We have also learned how many different types of people look for data. There are academic researchers, finding data to develop their hypotheses (e.g., try oxytocin), students looking for free data in a tabular format, covering the topic of their senior thesis (e.g., try incarceration rates with the corresponding filters), business analysts and data scientists looking for information on mobile apps or fast food establishments, and so on. There is data on all of that! And what do our users ask? The most common queries include "education," "weather," "cancer," "crime," "soccer," and, yes, "dogs".
What datasets can you find in Dataset Search?
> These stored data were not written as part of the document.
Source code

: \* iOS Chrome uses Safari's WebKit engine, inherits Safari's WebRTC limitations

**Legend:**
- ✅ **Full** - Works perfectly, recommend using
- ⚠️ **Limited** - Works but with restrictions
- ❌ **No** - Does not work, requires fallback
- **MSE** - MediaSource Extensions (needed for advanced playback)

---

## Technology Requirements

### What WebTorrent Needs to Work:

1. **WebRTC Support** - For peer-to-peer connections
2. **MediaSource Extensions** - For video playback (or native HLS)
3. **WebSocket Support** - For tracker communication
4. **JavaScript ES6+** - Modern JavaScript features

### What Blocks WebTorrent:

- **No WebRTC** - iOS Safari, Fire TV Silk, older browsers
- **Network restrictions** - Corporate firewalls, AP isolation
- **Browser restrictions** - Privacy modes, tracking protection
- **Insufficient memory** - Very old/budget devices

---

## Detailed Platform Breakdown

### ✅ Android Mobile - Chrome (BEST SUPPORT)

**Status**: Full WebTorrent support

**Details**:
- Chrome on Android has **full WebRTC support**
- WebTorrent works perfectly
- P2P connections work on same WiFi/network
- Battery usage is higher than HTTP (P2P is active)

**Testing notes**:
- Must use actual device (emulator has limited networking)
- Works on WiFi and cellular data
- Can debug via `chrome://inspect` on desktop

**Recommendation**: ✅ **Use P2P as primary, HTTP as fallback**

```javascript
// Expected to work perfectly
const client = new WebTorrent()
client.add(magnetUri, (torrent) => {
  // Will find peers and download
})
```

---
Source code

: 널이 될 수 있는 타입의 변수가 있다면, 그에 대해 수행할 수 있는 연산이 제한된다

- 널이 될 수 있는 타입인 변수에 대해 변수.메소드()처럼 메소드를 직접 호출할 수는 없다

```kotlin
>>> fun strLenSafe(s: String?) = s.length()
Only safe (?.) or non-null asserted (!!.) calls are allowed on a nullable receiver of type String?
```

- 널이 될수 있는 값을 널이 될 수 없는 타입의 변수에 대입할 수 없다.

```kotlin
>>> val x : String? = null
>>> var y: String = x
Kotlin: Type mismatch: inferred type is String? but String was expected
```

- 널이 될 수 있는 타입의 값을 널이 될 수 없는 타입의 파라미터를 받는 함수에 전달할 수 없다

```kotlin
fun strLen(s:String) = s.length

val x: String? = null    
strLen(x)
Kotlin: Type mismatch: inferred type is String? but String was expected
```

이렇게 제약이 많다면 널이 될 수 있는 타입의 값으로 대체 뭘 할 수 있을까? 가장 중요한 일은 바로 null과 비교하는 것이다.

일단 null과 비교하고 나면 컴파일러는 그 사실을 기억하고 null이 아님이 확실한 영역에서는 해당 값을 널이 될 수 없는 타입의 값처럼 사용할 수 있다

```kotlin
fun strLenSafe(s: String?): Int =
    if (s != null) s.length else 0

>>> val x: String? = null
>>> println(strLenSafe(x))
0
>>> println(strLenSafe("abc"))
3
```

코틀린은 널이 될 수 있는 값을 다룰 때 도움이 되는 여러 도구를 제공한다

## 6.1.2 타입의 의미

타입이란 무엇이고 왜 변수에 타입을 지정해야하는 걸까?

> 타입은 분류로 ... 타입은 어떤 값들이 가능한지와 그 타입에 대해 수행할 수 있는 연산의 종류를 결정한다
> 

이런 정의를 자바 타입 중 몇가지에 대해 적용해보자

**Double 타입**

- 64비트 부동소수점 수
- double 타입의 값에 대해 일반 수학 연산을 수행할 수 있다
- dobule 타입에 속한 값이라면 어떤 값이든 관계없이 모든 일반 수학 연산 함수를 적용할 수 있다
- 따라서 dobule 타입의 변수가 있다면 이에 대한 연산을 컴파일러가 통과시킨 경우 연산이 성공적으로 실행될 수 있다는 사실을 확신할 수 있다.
Dataset Search also gives us a snapshot of the data out there on the Web. Here are a few highlights. The largest topics that the datasets cover are geosciences, biology, and agriculture. The majority of governments in the world publish their data and describe it with schema.org. The United States leads in the number of open government datasets available, with more than 2 million. And the most popular data formats? Tables–you can find more than 6 million of them on Dataset Search.
The number of datasets that you can find in Dataset Search continues to grow. If you have a dataset on your site and you describe it using schema.org, an open standard, others can find it in Dataset Search. If you know that a dataset exists, but you can't find it in Dataset Search, ask the provider to add the schema.org descriptions and others will be able to learn about their dataset as well.
Dataset Search is out of beta, but we will continue to improve the product, whether or not it has the "beta" next to it. If you haven't already, take Dataset Search for a spin, and tell us what you think.